The Duckworth campaign has questioned Kirk’s motivations for bucking Trump – claiming he only dropped his support after Duckworth called him out – and whether the anti-Trump rhetoric is doing him much good.

“There is no empirical evidence to back up any claim that Kirk is even benefiting from disassociating himself from Trump – I’d say on the contrary, Kirk is losing this race on his own merits,” Duckworth campaign spokesman Matt McGrath told Fox News.

But Kirk campaign manager Kevin Artl defended the candidate’s stance.

“Senator Kirk believes that Donald Trump does not have the temperament or judgment to be our nation’s commander-in-chief,” he said.

The race is considered very tight. One poll released in July from Republican-aligned Basswood Research showed Kirk edging Duckworth by a little over a point.

Kirk isn’t holding back on his criticism of the sitting president, either. In an interview published in The State Journal Register over the weekend, Kirk hit the Obama administration for the delivery of a $400 million payment to Tehran, which critics have described as “ransom” for four American prisoners. Kirk said Obama was acting like “the drug dealer-in-chief.”

Meanwhile, the senator is balancing his criticism in the campaign with highlights of his own record in office.

Kirk’s television advertisement didn’t just attack Trump; it also highlighted the moderate agenda Kirk claims to support.
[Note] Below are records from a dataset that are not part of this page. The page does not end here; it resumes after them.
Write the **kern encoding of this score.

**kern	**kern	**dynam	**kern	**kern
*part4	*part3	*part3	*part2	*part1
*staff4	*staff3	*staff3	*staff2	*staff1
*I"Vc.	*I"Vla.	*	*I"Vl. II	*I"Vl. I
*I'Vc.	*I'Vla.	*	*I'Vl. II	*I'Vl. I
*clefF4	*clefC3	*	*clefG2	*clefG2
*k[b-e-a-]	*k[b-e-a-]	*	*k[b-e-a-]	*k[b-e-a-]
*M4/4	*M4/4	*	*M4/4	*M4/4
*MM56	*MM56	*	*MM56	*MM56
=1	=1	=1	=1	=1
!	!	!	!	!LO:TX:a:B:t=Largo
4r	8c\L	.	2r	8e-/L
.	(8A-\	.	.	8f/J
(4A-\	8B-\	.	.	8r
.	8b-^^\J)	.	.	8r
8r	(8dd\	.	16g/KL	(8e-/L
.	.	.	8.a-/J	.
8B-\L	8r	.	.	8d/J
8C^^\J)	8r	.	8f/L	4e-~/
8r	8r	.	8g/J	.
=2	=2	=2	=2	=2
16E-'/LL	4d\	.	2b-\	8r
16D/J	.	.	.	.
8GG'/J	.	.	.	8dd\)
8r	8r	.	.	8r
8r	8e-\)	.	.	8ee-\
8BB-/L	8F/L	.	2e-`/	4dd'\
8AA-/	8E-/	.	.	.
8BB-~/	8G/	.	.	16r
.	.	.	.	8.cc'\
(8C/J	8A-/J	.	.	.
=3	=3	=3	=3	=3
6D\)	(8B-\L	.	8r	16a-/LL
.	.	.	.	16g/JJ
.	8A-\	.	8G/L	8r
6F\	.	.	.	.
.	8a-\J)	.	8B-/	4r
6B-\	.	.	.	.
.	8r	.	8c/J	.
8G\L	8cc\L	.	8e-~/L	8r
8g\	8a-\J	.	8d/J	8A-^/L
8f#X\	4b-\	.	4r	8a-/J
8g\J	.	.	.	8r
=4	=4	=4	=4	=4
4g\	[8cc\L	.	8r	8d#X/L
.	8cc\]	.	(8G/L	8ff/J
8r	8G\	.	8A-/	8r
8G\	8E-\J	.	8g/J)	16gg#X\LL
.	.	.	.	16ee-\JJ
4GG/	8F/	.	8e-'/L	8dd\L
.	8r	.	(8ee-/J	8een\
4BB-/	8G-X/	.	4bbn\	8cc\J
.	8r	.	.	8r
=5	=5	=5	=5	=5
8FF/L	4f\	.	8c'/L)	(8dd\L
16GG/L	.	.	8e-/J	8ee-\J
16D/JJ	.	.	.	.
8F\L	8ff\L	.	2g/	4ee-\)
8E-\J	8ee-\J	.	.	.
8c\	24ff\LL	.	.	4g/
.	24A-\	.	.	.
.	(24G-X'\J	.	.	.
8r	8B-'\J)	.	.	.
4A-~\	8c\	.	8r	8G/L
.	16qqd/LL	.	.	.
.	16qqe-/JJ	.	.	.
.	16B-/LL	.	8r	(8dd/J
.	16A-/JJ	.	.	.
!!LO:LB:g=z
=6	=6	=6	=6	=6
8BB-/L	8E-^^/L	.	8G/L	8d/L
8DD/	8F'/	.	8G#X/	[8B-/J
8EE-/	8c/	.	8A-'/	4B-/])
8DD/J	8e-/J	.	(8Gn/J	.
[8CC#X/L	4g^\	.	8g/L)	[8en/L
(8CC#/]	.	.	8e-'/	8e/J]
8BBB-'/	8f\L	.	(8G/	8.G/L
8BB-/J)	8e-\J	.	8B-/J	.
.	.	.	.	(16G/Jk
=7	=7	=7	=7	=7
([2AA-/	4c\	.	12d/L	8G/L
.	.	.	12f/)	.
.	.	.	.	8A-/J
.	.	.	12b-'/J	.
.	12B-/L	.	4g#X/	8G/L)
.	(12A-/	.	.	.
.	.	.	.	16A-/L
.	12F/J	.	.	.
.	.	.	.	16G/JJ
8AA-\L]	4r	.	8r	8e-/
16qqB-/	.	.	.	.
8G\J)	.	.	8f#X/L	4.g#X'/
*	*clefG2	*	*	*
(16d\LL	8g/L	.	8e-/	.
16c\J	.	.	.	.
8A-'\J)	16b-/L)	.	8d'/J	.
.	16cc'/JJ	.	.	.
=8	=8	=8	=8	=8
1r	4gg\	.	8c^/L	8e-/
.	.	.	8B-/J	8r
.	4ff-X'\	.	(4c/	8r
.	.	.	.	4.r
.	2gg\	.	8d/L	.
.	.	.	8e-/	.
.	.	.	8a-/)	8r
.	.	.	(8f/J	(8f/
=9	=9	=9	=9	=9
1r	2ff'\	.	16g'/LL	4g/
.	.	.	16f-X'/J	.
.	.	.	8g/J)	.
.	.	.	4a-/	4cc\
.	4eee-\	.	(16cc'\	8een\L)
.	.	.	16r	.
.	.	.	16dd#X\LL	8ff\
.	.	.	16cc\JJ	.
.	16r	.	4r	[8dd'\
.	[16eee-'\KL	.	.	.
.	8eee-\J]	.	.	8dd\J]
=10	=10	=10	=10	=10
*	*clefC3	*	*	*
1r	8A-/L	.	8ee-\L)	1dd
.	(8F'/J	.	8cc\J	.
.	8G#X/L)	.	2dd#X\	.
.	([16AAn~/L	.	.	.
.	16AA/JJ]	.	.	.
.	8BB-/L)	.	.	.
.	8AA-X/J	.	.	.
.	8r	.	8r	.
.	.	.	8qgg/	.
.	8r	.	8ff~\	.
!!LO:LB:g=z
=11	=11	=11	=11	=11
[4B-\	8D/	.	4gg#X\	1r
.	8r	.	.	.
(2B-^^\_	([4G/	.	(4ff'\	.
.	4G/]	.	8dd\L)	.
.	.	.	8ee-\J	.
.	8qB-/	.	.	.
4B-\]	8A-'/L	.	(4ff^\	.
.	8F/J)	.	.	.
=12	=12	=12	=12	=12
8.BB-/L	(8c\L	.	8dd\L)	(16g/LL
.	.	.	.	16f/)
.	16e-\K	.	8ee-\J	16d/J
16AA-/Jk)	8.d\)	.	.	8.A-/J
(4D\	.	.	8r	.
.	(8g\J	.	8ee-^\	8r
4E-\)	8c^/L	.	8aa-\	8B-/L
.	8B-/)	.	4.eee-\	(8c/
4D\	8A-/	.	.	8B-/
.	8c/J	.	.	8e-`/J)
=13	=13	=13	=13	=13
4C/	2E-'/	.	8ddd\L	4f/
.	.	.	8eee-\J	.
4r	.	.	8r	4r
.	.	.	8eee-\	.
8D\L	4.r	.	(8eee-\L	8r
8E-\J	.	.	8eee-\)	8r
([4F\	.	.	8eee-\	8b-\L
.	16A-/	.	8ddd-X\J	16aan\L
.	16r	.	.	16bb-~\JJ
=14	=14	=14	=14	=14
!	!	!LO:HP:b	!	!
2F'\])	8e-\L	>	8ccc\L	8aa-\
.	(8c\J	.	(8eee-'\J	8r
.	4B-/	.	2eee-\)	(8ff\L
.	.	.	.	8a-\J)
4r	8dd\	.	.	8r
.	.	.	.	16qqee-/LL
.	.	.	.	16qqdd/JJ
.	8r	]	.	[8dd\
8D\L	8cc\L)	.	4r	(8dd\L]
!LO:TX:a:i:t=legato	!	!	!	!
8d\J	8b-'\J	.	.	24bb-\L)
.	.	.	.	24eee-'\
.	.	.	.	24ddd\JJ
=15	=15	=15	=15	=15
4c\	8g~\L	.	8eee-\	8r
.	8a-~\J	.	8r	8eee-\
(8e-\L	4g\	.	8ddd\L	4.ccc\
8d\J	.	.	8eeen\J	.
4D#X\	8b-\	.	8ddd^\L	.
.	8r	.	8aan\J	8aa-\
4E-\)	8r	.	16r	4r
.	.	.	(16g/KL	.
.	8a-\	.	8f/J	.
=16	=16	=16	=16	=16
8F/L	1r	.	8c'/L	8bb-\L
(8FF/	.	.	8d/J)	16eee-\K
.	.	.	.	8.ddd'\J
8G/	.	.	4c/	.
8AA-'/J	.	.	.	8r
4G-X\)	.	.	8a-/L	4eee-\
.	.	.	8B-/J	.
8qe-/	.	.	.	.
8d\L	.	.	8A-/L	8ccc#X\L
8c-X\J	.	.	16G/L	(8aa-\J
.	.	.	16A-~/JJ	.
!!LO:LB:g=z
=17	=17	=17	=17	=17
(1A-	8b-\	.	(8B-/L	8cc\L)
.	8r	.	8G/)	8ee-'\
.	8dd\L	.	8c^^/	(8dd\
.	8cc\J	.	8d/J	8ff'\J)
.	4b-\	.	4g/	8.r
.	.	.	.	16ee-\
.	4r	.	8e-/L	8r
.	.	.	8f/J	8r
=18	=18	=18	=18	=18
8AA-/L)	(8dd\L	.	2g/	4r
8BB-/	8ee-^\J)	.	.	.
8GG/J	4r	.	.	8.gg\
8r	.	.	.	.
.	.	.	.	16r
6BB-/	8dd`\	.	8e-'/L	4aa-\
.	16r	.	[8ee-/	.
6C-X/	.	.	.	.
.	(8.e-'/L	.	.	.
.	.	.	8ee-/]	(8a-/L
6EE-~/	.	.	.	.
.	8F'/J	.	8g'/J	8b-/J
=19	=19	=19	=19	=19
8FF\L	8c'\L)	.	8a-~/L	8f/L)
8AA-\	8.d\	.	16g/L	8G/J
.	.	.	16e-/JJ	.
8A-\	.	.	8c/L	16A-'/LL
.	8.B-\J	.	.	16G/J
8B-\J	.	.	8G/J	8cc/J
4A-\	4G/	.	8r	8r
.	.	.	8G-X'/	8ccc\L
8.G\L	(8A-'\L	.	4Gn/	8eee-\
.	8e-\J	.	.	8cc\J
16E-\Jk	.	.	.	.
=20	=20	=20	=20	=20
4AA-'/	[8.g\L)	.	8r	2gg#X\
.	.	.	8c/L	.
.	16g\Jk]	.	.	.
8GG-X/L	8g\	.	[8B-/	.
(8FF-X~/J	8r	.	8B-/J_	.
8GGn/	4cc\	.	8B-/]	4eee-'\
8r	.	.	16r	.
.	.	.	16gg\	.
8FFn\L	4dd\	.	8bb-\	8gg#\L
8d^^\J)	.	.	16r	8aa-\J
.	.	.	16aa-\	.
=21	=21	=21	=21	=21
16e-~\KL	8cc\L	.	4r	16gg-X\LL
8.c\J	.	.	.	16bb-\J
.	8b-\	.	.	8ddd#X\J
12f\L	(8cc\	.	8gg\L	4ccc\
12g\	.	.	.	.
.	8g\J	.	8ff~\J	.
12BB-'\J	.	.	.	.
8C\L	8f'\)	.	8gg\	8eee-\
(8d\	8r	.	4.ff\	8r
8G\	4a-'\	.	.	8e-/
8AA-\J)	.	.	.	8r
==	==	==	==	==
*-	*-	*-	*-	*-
He backs abortion rights and tougher gun laws – as the only Republican senator who voted to prevent people on the terror watch list from purchasing a gun.

The Duckworth campaign accused Kirk of trying to “pretend” to be a Democrat.

“Senator Kirk is attempting to obscure his record in an election year and wish away his long record of being a down-the-line Republican on economic issues that matter most to Illinois families,” McGrath told Fox News. “I don’t think anyone buys that this is done out of anything more than political survival.”

But Kirk’s campaign says the veteran has been a social moderate and fiscal conservative since the day he was elected to Congress in 2000.

“His independent and thoughtful leadership in always putting Illinois families first run in stark contrast with Duckworth’s extreme partisanship and ineffectiveness,” Artl told Fox News.

Duckworth – a veteran herself, who lost her legs in Iraq – comes with star-power endorsements including those of President Obama, Vice President Biden and Democratic presidential nominee Hillary Clinton.

Despite the Duckworth campaign’s claim that Kirk is distancing himself from the Republican Party, the senator has collected endorsements from over 150 Republican leaders and activists –including 2016 GOP presidential candidate and Ohio Gov. John Kasich.

A Kasich spokesman said the governor has also raised money and campaigned for Kirk. “Kirk is important for keeping majority control of the Senate and for creating bipartisan solutions to our nation’s challenges,” he said.

Meanwhile, Trump is brushing off Kirk’s jabs at him in characteristic fashion. Ahead of a meeting with senators last month, he called the Illinois senator a “loser.”